I have a data frame with a by variable, and multiple variables to aggregate, but by different functions.
d <- data.frame(year=c(rep(2011,5), rep(2012,5)),
v1 = sample(1:10, 10),
v2 = sample(1:10, 10),
v3 = sample(1:10, 10),
v4 = sample(1:10, 10)
)
d
# year v1 v2 v3 v4
# 1 2011 1 7 1 3
# 2 2011 6 3 2 10
# 3 2011 7 9 5 8
# 4 2011 10 8 6 9
# 5 2011 3 2 8 4
# 6 2012 9 5 7 6
# 7 2012 2 6 9 5
# 8 2012 4 1 4 7
# 9 2012 5 4 3 1
# 10 2012 8 10 10 2
Now, v1 and v2 need to be aggregate by sum, and v3 and v4 by mean. If these variable names are available explicitly as literals, ddply with summarize works well, as:
library(plyr)
ddply(d, "year", summarize, a1=sum(v1), a2=sum(v2), a3=mean(v3), a4=mean(v4))
# year a1 a2 a3 a4
# 1 2011 27 29 4.4 6.8
# 2 2012 28 26 6.6 4.2
However, to me, the two lists of columns are available as vectors only. i.e.:
cols1 <- c("v1", "v2")
cols2 <- c("v3", "v4")
# cols1 and cols2 are dynamically generated at runtime.
# v1,v2,v3,v4 are not directly available.

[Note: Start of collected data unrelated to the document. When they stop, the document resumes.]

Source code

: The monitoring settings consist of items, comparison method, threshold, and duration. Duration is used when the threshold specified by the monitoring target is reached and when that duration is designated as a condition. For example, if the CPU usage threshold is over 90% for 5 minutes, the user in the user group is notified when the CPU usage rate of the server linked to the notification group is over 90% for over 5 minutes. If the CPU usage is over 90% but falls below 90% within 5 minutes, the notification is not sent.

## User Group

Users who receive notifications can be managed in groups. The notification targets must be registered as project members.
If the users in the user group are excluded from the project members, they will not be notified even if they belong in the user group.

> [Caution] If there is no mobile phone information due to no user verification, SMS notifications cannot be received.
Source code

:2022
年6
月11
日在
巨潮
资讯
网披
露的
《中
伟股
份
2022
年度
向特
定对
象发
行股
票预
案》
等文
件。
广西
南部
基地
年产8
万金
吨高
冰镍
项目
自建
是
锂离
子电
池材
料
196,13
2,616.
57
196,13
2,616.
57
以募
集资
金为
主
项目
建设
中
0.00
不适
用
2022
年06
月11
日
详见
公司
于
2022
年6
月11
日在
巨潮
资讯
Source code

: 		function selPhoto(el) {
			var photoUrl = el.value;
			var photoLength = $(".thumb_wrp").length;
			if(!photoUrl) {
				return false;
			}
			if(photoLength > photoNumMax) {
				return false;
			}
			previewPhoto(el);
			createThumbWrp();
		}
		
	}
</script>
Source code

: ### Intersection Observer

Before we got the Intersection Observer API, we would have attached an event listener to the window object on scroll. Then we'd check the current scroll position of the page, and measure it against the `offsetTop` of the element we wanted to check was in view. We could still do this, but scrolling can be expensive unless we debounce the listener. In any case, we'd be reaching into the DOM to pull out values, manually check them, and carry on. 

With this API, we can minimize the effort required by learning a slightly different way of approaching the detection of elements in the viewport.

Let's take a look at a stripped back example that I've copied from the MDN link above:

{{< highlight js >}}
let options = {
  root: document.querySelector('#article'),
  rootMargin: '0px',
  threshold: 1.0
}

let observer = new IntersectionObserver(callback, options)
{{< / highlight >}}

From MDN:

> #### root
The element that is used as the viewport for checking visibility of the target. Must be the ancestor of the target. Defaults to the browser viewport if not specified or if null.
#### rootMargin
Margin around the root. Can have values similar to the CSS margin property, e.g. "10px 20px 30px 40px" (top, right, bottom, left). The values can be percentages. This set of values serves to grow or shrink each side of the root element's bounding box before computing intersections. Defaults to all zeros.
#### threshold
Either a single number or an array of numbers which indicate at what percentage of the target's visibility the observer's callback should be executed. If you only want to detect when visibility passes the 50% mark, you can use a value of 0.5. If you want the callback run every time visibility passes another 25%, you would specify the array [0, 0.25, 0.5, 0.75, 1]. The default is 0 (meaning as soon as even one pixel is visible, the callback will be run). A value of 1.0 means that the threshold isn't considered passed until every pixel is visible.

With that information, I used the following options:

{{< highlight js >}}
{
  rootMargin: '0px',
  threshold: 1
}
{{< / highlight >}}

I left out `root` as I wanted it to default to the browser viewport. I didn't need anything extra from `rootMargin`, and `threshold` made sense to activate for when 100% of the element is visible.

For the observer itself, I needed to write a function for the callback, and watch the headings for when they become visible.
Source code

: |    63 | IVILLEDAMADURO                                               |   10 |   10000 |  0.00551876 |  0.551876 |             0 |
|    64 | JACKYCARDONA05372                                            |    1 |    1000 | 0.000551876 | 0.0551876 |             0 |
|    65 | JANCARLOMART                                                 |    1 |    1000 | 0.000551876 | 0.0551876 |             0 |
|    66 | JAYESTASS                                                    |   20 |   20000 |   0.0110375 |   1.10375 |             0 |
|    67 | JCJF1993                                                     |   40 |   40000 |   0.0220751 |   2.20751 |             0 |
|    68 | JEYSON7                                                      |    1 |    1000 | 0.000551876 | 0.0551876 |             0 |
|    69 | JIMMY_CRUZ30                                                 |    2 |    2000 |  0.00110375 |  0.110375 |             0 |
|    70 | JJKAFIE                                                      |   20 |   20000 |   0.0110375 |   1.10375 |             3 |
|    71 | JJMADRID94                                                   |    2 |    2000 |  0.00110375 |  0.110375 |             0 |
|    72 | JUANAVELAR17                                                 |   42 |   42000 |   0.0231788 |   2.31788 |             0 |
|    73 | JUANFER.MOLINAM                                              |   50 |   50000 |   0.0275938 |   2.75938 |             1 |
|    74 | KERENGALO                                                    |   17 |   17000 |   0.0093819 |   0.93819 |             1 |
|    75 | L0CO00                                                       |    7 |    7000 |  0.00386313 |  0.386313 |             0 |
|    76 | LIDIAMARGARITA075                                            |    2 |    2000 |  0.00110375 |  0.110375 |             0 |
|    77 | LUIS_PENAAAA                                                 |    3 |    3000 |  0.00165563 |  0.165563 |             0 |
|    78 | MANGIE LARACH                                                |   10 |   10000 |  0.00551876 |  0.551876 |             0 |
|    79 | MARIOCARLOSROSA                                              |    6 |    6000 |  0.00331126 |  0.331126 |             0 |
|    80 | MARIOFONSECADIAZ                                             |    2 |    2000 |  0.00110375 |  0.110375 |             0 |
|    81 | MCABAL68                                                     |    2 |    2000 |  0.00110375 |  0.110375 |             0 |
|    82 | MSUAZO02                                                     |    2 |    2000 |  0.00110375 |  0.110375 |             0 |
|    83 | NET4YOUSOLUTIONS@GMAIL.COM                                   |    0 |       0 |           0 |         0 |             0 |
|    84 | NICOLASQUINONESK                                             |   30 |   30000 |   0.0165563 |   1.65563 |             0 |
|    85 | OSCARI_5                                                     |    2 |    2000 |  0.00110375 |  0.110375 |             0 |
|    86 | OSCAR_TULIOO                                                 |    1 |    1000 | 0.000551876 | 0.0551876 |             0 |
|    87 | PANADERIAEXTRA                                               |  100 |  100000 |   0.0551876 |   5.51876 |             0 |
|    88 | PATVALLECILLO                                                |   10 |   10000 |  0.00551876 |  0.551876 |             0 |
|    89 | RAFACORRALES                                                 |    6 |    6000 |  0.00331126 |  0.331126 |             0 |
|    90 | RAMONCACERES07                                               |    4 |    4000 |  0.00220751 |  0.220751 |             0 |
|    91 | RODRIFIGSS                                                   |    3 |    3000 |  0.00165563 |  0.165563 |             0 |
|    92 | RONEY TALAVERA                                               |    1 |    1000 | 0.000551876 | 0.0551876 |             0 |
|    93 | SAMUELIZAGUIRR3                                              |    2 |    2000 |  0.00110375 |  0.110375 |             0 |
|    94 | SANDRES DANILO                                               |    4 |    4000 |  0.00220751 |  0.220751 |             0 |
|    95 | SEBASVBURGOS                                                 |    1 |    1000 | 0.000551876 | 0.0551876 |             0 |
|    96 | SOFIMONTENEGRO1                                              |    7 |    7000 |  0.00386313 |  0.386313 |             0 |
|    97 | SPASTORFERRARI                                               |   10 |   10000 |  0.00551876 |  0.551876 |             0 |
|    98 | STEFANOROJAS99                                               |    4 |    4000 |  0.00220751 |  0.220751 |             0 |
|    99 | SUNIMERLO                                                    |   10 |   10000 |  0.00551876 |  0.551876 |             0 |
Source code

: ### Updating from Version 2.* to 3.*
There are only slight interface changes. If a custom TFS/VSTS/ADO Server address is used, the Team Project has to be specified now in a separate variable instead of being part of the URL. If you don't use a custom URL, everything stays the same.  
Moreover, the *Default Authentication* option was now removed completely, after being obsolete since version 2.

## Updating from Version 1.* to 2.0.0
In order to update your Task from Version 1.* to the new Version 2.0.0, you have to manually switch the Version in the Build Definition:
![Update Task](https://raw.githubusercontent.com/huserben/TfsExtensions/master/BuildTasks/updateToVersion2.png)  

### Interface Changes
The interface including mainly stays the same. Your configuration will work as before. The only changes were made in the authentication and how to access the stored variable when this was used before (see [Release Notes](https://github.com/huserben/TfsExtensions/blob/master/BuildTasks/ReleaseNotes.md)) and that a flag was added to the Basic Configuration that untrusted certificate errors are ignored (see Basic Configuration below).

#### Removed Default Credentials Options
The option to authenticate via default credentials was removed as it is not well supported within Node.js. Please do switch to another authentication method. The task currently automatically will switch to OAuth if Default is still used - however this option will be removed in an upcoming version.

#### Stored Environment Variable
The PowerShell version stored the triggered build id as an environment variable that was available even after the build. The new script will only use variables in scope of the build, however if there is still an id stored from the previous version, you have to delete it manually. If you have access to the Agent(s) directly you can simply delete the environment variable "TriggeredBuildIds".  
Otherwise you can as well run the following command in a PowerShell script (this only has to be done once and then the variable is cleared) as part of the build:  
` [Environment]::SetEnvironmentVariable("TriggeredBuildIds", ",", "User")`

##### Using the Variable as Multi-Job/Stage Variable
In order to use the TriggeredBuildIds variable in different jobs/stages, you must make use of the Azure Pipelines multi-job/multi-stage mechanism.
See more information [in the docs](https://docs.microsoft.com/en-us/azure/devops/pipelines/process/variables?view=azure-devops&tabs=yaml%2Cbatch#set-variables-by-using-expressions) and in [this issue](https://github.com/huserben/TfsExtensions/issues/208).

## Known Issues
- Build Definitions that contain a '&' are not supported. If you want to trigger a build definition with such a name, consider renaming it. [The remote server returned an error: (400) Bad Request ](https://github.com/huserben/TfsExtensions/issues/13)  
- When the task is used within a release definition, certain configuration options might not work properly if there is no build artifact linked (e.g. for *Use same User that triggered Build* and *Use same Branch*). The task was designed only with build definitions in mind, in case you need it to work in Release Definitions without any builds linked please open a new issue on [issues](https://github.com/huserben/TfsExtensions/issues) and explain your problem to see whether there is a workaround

I have tried to achieve the aggregations by these two methods, but neither works:
# ddply without summarize
ddply(d, "year", function(x) cbind(colSums(x[cols1]), colMeans(x[cols2])))
# weird output!
# ddply with summarize
ddply(d, "year", summarize, colSums(cols1), colMeans(cols2))
#Error in colSums(cols1) : 'x' must be an array of at least two dimensions
If the best way to do this does not use ddply (
say aggregate
, maybe), that's perfectly okay.
The best workaround I have right now is doing the two aggregations separately, and then merging the two data frames using the aggregation by-variable.